Le genre du MMORPG traverse une mutation majeure. Raph Koster, figure emblématique et concepteur principal du pionnier Ultima Online, estime que les jeux massivement multijoueurs ont enfin réussi à s’extraire de l’ombre pesante de World of Warcraft. Après des décennies passées à tenter de copier la formule de Blizzard, l’industrie semble enfin prête à explorer de nouveaux horizons.

Dans un entretien accordé à 80LV, Koster, dont le CV inclut des titres fondateurs comme EverQuest, sa suite et Star Wars: Galaxies, explique ce retour aux affaires. Il signe son grand retour dans le développement de MMO avec Stars Reach, motivé par un constat clair : le marché n’est plus obsédé par la recherche du “WoW-killer”, une quête qu’il qualifie de vaine.
L’influence des jeux bac à sable sur le MMO
Pour l’expert, ce changement de paradigme est porté par l’émergence de mécaniques “sandbox” présentes dans des titres variés. L’intérêt croissant des joueurs pour des expériences moins centrées sur le combat pur et dur a forcé les développeurs à repenser leurs priorités.

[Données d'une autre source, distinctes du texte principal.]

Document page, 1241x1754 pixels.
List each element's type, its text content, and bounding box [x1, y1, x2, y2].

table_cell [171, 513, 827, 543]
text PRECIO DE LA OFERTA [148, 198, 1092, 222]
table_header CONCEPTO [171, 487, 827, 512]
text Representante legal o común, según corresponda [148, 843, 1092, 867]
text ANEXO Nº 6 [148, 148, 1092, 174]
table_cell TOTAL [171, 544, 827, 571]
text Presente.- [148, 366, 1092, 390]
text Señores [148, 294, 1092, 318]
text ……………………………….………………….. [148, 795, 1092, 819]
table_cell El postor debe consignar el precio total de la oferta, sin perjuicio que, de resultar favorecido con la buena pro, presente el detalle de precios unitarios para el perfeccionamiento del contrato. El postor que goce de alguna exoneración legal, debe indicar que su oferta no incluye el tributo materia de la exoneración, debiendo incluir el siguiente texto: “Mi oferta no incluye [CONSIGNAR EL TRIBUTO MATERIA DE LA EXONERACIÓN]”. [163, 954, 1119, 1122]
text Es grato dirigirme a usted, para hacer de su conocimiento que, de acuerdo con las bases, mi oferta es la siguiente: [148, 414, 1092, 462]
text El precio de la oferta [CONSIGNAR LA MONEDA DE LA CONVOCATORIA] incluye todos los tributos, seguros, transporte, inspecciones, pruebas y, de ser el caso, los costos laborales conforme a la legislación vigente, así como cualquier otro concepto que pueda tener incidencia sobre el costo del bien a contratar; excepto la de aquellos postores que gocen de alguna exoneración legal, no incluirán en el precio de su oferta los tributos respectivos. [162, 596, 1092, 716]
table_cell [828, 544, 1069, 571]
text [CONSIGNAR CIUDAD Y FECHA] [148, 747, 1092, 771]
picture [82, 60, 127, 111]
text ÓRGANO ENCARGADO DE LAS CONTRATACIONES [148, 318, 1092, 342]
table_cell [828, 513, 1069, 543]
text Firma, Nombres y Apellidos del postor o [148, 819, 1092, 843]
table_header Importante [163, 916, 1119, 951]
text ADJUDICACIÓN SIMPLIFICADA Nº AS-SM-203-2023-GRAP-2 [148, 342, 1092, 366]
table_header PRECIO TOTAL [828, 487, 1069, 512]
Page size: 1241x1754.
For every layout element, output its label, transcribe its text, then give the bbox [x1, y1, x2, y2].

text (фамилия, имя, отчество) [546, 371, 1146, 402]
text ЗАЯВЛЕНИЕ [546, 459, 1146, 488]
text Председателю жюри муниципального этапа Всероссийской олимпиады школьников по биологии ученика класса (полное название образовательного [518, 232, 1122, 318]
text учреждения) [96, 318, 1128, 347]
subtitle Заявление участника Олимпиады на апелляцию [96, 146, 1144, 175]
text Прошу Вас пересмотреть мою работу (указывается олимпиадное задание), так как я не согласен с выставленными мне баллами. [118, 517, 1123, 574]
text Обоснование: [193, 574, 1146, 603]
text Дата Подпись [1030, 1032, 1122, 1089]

Koster cite plusieurs exemples révélateurs de cette transition :
- Stardew Valley et Animal Crossing, pour leur dimension sociale et de gestion.
- Minecraft, pour la liberté créative totale.
- Valheim et No Man’s Sky, qui privilégient l’exploration et la survie.
Selon lui, il est désormais évident qu’une demande forte existe pour des interactions qui dépassent le simple fait de “tuer des orcs en boucle”. Le succès de plateformes comme Fortnite ou Roblox confirme cette tendance : le simple désir de passer du temps ensemble, dans un espace numérique partagé, est devenu aussi crucial que l’accomplissement d’objectifs linéaires.
La persistance au cœur de l’expérience
Malgré l’évolution des habitudes de consommation, Raph Koster reste convaincu que l’essence du MMO demeure unique. La force du genre réside dans la combinaison de deux facteurs : un monde persistant et la présence d’une vaste population de joueurs.
Bien que les titres cités plus haut proposent déjà cette persistance à plus petite échelle, leur popularité massive a convaincu Koster que le moment était opportun pour réinvestir le créneau. Pour lui, le genre est enfin libéré de ce qu’il nomme le “rêve fiévreux” d’imiter Blizzard, permettant ainsi l’éclosion de propositions plus audacieuses et diversifiées.